Hours before the Chiefs’ season opener against the New England Patriots on Sept. 7, Marcus posed for a photo in which he held a pair of cleats with the words “liberty” and “justice for all” on the bottom of the soles. The caption: “Stand for what you stand in. If you see the potential for good, speak up. Don’t be quiet.”

When asked if Marcus is sitting to bring attention to injustice of all kinds and police brutality, Michael nodded.

“Yes — and he wants liberty and justice for all,” he said emphatically. “Not just black, not just white. I mean, for everybody.”

Michael then referred to Abundis, the football player Marcus helped send to Africa this spring.

“You see Jorge –– he’s Mexican, but look how he loves him,” Michael said, pointing toward Abundis. “That guy right there, he would do anything for Marcus. This kid, he never had a birthday party. Never had certain things.

“Marcus was a kid that really didn’t have to go through some of that stuff, but he sees some of that stuff. Some of his best friends’ mom and dad weren’t fortunate enough (to do things for them). So even in Kansas City, he brings guys out to see the games, and you’d never know he’s done that.”

And those who think Marcus is disrespecting the flag by sitting? Michael simply shakes his head. Michael’s first cousin was in the Air Force, and Michael’s recently deceased uncle was a veteran, too.

“It ain’t about that,” Michael said, “but everybody’s making it about that.”

This dichotomy — Marcus the role model, Marcus the villain — speaks to why people from Oakland are so insular. Outsiders don’t understand them, so they take a certain pride in protecting each other. If they don’t, no one else will.

During Thursday night’s Chiefs-Raiders game at the Coliseum, Oakland running back and native Marshawn Lynch rushed onto the field when Marcus began jostling with a handful of Raiders linemen. On Monday, it was reported that Peters will be taking up for Lynch’s cause during the latter’s appeal of a one-game suspension by the NFL. The two are extremely close, and have been since before Marcus became a star at McClymonds.

“It’s all love in Oakland,” Michael said. “We talk about how bad it is, but one thing is we do travel together, and we do stay together.

“Marshawn was looking out for Marcus, looking out for everybody and trying to keep the peace. (A fight) was never gonna happen. I don’t even think the crowd would let that happen.”

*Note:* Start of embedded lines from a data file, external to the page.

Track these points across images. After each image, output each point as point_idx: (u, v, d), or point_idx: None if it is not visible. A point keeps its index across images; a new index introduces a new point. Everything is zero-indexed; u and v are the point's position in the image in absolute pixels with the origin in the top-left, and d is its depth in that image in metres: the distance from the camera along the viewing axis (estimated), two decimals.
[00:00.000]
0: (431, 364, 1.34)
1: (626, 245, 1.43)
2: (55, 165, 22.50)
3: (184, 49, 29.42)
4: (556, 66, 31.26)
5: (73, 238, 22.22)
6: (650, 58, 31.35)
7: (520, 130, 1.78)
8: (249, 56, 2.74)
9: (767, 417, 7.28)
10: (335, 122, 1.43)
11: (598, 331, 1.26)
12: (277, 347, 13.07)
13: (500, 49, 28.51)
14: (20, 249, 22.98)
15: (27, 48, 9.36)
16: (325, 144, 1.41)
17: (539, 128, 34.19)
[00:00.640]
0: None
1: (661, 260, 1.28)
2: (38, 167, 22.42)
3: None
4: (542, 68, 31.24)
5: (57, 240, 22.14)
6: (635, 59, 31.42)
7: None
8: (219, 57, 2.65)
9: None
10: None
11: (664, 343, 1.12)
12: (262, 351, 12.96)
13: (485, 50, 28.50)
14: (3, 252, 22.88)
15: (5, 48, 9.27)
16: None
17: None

After the game, a video surfaced of Lynch and Peters leaving Oakland Coliseum together on a train. Lynch and a handful of Raiders fans were playfully chanting “(expletive) the Chiefs” at Marcus, who was laughing and giving them the finger in response.

Some fans won’t understand how Marcus could take those chants in stride after a loss. To them, it will probably underscore their negative perception of him.

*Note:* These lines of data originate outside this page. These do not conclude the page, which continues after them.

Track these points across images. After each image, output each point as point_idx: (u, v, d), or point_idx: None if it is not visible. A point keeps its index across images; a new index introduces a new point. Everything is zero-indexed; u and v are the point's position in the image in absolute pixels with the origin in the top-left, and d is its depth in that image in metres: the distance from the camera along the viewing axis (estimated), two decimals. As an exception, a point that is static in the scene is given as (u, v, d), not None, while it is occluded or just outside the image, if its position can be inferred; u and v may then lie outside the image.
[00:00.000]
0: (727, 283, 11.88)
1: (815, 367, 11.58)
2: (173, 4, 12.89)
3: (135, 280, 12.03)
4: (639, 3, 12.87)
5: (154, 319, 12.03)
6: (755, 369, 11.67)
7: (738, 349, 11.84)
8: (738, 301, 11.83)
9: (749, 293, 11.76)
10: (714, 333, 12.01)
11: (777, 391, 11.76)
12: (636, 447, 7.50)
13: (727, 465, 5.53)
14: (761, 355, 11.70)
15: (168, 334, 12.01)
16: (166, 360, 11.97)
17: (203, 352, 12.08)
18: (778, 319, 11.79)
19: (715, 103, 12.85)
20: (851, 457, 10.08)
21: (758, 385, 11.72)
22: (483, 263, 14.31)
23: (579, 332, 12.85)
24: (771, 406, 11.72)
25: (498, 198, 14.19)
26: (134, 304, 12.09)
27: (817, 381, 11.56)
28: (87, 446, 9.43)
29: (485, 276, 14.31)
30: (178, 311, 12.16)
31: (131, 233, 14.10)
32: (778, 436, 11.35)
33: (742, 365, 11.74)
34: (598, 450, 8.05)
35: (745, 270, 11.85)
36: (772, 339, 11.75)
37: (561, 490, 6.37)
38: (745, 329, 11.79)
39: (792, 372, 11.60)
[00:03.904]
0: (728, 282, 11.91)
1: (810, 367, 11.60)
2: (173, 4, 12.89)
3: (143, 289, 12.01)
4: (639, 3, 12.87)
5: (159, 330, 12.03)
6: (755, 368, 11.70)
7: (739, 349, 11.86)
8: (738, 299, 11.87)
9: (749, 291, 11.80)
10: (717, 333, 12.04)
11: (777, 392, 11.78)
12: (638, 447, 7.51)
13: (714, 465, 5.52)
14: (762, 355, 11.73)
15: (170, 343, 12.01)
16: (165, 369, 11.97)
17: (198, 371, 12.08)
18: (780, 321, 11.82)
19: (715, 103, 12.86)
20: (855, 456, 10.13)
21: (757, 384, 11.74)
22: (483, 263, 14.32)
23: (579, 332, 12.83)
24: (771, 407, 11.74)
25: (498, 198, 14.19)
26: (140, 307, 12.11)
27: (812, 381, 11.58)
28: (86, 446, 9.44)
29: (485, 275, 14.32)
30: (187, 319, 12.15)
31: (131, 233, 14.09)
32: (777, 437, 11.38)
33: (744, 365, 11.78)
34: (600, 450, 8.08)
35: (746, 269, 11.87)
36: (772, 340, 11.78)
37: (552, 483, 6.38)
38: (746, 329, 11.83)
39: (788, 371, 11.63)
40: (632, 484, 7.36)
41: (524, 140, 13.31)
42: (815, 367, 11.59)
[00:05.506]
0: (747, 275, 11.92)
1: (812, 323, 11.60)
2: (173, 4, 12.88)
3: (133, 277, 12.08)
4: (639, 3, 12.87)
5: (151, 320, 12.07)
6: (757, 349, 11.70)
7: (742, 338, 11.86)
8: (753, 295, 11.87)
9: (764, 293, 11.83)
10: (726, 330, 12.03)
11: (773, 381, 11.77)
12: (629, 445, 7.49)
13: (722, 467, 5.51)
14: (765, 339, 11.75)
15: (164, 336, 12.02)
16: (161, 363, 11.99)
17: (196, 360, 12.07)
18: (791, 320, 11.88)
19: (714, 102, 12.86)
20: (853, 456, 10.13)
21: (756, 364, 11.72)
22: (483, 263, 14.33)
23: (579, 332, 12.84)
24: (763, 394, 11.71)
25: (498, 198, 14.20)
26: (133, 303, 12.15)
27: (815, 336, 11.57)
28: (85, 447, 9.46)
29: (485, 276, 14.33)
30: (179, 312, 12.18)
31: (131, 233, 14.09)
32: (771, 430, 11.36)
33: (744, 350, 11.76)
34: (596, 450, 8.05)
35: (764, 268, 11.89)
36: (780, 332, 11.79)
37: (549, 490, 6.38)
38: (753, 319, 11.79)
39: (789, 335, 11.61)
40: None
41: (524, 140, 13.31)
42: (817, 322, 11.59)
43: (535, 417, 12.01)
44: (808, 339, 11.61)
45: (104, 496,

Michael is used to this by now. The parking lot next to the football field is starting to clear out, the air is getting chillier by the second, and it’s time to go. But he’s got one more thing he wants you to know.

“I really don’t look at (the criticism) too much, because I know they don’t know my son,” Michael said. “So I really can’t go off of what other people really think about him.

“As long as I know he’s a good guy, good person, and the community knows he’s a good guy, good person … I believe that’s what he really wants.”